We need to talk about school swimming carnivals.

A recent Ausplay survey looking at Sport Participation in Australia found that swimming is still the number 1 sporting activity for children in Australia, followed closely by soccer, gymnastics, dancing, aussie rules, basketball and netball. The survey results further indicated that 59% of children (under the age of 15) participated in some form of organised sport or physical activity outside of school hours at least once a week, with 22% participating three times or more per week.
Looking at swimming specifically, AusPlay estimates that approximately a third of all Australian Children aged 0-14 participated in organised swimming out of school, with boys almost as likely as girls to take part. So you would forgive me for hoping to see a large and enthusiastic turn out at my children’s primary school swimming carnival, despite declining rates of participation in recent years.

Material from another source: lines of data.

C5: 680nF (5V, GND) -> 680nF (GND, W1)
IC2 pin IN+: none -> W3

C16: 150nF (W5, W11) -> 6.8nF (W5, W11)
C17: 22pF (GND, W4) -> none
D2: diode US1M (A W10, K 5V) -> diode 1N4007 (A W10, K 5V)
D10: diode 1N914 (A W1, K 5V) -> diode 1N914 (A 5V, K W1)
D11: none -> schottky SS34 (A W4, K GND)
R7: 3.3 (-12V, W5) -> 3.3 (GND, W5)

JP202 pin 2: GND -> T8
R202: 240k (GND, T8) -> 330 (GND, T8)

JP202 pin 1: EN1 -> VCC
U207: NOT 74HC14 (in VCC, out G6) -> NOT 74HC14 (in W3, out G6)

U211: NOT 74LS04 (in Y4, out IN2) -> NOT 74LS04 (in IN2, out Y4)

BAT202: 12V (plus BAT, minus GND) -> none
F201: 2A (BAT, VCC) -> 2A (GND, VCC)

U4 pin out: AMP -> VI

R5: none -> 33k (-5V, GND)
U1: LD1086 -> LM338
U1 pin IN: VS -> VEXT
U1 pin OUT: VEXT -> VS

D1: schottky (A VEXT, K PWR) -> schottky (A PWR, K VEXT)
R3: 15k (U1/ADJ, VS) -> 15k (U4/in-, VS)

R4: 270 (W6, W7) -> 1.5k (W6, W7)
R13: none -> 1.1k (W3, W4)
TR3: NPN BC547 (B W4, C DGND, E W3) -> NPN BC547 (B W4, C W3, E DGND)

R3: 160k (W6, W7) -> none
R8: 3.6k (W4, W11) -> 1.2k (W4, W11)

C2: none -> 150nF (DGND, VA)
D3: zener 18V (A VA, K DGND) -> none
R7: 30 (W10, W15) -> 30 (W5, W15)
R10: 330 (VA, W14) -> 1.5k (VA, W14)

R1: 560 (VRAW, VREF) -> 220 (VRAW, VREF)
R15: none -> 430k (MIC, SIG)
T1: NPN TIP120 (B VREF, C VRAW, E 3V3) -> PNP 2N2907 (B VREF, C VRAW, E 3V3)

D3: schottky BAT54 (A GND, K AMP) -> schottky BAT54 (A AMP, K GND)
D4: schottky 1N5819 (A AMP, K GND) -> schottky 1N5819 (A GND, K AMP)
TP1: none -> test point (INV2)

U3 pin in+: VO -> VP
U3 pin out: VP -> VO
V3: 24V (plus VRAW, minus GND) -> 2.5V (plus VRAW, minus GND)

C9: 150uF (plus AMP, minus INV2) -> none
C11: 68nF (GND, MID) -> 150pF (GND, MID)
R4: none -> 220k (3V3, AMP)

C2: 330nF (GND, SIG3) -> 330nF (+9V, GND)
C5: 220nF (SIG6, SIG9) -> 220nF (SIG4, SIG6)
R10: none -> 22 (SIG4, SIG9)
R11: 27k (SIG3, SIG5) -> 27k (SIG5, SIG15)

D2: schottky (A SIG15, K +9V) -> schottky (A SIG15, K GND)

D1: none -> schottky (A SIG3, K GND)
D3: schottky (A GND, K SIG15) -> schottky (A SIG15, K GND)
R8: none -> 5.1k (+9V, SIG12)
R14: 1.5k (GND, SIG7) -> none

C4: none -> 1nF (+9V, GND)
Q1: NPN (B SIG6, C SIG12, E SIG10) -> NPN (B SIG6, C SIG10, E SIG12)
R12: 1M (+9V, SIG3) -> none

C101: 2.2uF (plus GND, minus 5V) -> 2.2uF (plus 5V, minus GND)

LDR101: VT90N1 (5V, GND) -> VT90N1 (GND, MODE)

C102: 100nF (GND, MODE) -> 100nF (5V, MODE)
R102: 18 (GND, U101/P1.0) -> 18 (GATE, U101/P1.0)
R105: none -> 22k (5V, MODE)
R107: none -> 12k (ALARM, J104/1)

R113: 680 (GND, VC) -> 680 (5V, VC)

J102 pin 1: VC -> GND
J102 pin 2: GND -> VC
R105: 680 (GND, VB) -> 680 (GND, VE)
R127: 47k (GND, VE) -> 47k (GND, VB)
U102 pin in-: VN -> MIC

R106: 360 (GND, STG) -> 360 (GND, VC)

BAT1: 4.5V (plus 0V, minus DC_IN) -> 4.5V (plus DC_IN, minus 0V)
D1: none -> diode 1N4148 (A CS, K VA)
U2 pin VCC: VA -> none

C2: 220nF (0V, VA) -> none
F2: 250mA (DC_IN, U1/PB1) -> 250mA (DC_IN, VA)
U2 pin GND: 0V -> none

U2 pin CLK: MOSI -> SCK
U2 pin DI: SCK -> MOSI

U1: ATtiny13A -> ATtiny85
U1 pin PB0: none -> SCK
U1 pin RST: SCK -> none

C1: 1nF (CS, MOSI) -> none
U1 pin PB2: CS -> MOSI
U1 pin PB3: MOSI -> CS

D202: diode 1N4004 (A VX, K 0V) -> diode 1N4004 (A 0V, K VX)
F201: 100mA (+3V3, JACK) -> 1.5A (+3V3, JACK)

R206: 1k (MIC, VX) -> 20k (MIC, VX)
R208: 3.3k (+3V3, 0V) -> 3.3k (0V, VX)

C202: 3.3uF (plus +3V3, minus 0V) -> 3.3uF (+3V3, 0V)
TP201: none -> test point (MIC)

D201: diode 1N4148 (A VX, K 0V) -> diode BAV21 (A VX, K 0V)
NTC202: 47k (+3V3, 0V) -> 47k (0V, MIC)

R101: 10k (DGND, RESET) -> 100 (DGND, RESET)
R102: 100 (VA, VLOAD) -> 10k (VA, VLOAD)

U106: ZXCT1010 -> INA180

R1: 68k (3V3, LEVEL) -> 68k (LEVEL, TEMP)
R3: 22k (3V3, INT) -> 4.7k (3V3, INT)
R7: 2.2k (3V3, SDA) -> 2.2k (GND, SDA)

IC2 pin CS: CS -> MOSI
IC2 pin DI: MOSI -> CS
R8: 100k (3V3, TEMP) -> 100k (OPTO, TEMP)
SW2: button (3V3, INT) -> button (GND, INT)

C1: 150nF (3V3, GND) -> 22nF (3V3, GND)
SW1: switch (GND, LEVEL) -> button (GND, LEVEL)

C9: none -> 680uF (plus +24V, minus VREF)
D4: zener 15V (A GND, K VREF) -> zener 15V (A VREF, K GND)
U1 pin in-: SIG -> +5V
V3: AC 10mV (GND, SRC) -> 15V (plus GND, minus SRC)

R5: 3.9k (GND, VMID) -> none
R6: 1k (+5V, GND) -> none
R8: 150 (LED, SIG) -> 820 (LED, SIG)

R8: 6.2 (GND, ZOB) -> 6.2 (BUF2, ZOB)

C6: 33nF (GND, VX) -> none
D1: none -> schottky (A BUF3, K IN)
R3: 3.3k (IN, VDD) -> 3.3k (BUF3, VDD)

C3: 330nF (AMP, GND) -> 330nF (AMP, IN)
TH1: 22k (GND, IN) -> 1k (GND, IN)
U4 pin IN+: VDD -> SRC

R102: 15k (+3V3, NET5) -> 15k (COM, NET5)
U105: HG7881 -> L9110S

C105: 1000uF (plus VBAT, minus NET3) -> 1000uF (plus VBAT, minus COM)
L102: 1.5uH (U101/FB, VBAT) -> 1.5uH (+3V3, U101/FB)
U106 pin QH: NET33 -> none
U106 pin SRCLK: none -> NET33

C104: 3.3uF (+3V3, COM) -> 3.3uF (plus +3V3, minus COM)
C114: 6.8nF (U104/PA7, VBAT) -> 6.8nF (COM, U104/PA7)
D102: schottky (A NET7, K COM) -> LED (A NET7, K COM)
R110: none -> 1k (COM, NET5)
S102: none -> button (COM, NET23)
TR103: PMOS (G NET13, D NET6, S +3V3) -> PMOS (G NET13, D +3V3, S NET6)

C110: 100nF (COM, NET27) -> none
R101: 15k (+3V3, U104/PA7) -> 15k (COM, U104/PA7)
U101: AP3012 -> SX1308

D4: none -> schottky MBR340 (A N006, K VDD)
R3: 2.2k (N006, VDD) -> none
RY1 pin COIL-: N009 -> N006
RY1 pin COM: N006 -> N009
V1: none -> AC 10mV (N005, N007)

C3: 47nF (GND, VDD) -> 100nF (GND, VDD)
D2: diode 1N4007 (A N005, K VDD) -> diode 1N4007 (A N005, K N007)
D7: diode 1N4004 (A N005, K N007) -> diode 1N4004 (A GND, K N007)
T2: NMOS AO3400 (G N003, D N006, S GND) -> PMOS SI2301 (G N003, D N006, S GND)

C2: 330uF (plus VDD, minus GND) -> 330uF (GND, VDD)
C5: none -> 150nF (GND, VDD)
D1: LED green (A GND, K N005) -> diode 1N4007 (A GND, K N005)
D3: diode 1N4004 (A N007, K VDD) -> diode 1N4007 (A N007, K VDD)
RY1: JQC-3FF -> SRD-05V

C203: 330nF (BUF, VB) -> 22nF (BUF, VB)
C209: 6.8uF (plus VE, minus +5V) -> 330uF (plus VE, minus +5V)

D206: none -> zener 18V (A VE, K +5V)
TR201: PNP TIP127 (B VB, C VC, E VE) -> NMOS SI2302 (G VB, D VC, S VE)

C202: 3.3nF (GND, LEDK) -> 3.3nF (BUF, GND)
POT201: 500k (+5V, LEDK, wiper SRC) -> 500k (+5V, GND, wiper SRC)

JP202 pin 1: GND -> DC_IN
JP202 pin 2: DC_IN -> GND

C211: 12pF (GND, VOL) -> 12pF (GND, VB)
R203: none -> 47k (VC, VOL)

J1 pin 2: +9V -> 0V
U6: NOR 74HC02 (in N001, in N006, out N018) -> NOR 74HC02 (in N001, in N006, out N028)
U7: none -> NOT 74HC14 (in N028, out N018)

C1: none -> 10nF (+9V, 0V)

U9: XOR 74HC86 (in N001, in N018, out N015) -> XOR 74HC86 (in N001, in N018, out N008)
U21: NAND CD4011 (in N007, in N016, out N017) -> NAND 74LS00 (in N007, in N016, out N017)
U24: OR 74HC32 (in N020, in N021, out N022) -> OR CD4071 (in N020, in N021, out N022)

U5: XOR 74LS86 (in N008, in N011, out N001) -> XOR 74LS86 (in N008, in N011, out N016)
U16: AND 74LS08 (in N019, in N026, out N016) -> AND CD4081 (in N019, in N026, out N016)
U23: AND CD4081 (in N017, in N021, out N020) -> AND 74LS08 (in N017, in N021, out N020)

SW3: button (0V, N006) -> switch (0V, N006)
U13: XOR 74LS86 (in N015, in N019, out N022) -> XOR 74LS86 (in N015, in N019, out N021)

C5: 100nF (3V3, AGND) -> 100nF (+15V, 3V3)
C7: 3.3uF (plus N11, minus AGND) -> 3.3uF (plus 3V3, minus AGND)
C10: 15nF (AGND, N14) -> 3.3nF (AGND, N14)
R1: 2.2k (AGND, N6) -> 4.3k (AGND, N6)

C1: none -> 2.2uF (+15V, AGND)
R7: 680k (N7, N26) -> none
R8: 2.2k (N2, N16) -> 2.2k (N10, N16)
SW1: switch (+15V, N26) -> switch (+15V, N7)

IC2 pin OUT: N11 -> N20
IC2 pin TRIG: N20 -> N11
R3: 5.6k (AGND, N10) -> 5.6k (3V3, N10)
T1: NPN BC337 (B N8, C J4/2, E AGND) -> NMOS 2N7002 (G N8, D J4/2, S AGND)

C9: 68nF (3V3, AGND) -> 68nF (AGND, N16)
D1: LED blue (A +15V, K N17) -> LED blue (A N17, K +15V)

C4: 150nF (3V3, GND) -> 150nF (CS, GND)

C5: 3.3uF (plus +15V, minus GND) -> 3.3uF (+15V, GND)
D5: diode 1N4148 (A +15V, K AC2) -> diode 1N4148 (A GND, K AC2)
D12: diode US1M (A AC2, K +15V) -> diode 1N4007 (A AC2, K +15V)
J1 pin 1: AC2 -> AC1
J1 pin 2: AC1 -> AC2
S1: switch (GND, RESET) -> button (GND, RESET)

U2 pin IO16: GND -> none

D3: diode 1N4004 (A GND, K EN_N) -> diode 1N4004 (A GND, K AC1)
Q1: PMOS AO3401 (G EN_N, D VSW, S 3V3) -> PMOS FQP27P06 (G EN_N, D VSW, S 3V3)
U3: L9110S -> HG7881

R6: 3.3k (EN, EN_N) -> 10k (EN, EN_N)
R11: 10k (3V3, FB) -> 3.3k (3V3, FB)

Unfortunately, this was far from the case. Admittedly, due to Covid, many school swimming carnivals are ‘twilight’ events taking place in the evening, and I absolutely understand the pressure on families outside of school hours, so that would be one reason for reduced attendance. However in recent years, pre-covid, with the whole school in attendance, I have been consistently disappointed with the decline in the number of children who are willing and able to even attempt to swim fifty metres freestyle, with only four or five children in each gender and age group 8 – 12 years standing on the starting blocks to race – approximately 10% of the children at the school, as compared to approximately 50% a decade ago.
Ausplay reports that the peak participation rates for children’s organised out of school swimming are between 5 – 8 years old, with close to half of girls at this age (46.9%) participating. However by 12-14 years participation had decreased to just 16%.

Royal Lifesaving Australia research further supports these findings, reporting that 40 per cent of Australian 12 year olds can’t swim 50 metres of freestyle or backstroke, and one third can’t swim 25 metres of survival strokes. Frighteningly, 83 per cent of 12 year old children couldn’t tread water for two minutes – the goal for children by the time they finish primary school, and an important skill in a life threatening situation. When these sporting participation statistics are considered with the other alarming finding that 24% of children aged 5-14 are overweight or obese, it is clear that something needs to change.
We lost 248 Australians to drowning last year. We need to do all we can to improve swim skills into adolescence across the board so that we do not see this number increase in the future. The goal is zero drownings. Please, prioritise your child’s swim skills, and do all that you can to enable them to reach their swim safety milestones.